__Work task__
In full and without changes, output the data.
+ + + + +
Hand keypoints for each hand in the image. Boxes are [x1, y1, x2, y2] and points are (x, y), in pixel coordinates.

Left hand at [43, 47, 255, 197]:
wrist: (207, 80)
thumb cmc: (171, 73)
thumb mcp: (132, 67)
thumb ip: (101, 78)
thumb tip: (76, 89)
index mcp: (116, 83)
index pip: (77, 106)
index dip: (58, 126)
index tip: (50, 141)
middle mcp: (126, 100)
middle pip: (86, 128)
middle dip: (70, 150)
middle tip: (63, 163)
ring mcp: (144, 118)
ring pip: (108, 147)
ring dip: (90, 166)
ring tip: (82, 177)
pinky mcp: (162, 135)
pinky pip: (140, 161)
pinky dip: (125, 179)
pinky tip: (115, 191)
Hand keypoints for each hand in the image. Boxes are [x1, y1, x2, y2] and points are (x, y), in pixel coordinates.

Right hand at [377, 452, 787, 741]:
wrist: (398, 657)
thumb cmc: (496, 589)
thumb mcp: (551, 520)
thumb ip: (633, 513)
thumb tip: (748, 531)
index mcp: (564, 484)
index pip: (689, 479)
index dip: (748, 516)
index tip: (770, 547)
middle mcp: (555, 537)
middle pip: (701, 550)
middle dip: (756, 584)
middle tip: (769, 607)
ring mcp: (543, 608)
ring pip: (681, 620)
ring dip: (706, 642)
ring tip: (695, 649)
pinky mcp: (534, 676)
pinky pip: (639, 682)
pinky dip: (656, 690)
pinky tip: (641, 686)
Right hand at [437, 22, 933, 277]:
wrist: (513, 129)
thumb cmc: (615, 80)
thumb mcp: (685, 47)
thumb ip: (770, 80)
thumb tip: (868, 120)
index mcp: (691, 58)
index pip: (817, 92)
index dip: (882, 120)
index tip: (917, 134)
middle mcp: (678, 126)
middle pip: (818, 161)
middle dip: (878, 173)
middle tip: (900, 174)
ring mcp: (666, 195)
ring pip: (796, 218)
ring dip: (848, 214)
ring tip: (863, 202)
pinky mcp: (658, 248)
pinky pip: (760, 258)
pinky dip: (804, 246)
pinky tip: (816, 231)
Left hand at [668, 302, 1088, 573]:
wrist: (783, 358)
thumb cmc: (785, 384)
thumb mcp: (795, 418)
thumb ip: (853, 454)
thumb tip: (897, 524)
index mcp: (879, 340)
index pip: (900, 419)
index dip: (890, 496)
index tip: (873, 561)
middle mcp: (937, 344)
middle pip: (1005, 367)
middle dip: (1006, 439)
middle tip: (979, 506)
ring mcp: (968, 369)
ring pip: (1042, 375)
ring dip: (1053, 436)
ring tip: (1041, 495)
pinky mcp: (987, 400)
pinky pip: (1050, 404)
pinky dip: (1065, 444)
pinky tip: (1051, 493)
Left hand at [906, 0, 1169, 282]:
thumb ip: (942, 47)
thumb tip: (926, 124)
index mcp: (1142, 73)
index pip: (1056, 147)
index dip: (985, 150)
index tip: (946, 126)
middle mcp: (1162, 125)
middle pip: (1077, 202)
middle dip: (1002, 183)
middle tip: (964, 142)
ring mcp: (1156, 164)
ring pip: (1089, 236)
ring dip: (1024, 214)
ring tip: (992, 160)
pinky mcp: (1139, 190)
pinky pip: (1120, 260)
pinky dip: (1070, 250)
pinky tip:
+ + + + +
__Task response__
Hand keypoints for each hand in the image. Boxes are [x1, y1, x2, y2] and points are (x, y), in pixel coordinates.

Left hand at [43, 47, 255, 197]:
wrist: (207, 80)
thumb cmc: (171, 73)
thumb mcp: (132, 67)
thumb ip: (101, 78)
thumb tip: (76, 89)
index mcp: (116, 83)
index pip: (77, 106)
index dip: (58, 126)
index tip: (50, 141)
middle mcp: (126, 100)
middle pip: (86, 128)
middle dip: (70, 150)
middle tip: (63, 163)
ring mcp: (144, 118)
ring pip: (108, 147)
ring dip: (90, 166)
ring tip: (82, 177)
pinky mcp: (162, 135)
pinky pip: (140, 161)
pinky dip: (125, 179)
pinky tip: (115, 191)
Hand keypoints for each hand in the image. Boxes are [x1, y1, x2, y2] and points are (x, y), in pixel coordinates.

Right hand at [377, 452, 787, 741]:
wrist: (398, 657)
thumb cmc: (496, 589)
thumb mcp: (551, 520)
thumb ip: (633, 513)
thumb tip: (748, 531)
index mcp: (564, 484)
index pip: (689, 479)
index dip: (748, 516)
index tip: (770, 547)
middle mcp: (555, 537)
middle pip: (701, 550)
middle dip: (756, 584)
middle tip: (769, 607)
ring mcp: (543, 608)
ring pip: (681, 620)
ring dip: (706, 642)
ring tip: (695, 649)
pinky mcp: (534, 676)
pinky pip: (639, 682)
pinky dip: (656, 690)
pinky tip: (641, 686)
Right hand at [437, 22, 933, 277]:
wrist: (513, 129)
thumb cmc: (615, 80)
thumb mcp: (685, 47)
thumb ip: (770, 80)
thumb tip: (868, 120)
index mcp: (691, 58)
index pip: (817, 92)
index dip: (882, 120)
index tip: (917, 134)
middle mcp: (678, 126)
middle pip: (818, 161)
middle dip: (878, 173)
middle tip: (900, 174)
ring mcp: (666, 195)
ring pip: (796, 218)
ring dip: (848, 214)
ring tip: (863, 202)
pinky mcp: (658, 248)
pinky pip: (760, 258)
pinky dip: (804, 246)
pinky tip: (816, 231)
Left hand at [668, 302, 1088, 573]:
wrist: (783, 358)
thumb cmc: (785, 384)
thumb mcp: (795, 418)
thumb ip: (853, 454)
thumb tip: (897, 524)
index mcp: (879, 340)
index pip: (900, 419)
index dip: (890, 496)
index tip: (873, 561)
middle mcp: (937, 344)
middle pip: (1005, 367)
middle dip: (1006, 439)
middle tip: (979, 506)
ring mcp: (968, 369)
ring pip: (1042, 375)
ring dip: (1053, 436)
ring tip: (1041, 495)
pinky mcp: (987, 400)
pinky pip: (1050, 404)
pinky dip: (1065, 444)
pinky tip: (1051, 493)
Left hand at [906, 0, 1169, 282]:
thumb ip: (942, 47)
thumb tip: (926, 124)
index mcp: (1142, 73)
index pip: (1056, 147)
index dip: (985, 150)
index tip: (946, 126)
middle mcp: (1162, 125)
middle pip: (1077, 202)
middle dip: (1002, 183)
middle tip: (964, 142)
ring mcp: (1156, 164)
ring pip: (1089, 236)
ring dip: (1024, 214)
ring tip: (992, 160)
pinky mcp: (1139, 190)
pinky pip: (1120, 260)
pinky dip: (1070, 250)
pinky tip:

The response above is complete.